→ What you are asked to do
Locate each line in the entries below that contains the string "date", and copy those lines. Case counts.

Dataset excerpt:
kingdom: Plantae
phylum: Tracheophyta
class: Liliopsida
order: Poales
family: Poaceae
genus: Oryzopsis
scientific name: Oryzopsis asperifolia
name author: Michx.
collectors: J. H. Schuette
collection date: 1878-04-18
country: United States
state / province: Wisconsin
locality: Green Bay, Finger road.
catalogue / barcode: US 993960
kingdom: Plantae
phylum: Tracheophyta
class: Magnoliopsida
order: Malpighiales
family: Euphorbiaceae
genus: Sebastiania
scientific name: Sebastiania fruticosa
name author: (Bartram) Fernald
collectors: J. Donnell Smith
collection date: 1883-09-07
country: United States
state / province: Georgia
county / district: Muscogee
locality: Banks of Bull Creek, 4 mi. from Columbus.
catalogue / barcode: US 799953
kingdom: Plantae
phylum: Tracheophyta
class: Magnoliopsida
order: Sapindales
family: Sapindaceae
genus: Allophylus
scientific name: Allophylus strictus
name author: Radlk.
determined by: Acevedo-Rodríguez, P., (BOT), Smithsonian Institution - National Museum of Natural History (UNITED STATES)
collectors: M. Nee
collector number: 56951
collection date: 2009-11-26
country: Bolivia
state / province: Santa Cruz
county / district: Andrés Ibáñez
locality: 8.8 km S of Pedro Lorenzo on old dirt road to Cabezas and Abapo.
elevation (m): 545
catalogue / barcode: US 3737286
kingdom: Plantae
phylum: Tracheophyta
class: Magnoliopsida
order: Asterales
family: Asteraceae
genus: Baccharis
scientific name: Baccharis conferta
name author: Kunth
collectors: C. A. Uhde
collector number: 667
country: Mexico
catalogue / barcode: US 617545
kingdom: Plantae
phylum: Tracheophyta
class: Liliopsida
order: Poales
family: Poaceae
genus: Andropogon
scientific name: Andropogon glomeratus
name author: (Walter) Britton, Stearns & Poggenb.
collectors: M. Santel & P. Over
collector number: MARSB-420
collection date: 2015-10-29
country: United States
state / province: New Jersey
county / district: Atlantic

→ Final answer
collection date: 1878-04-18
collection date: 1883-09-07
collection date: 2009-11-26
collection date: 2015-10-29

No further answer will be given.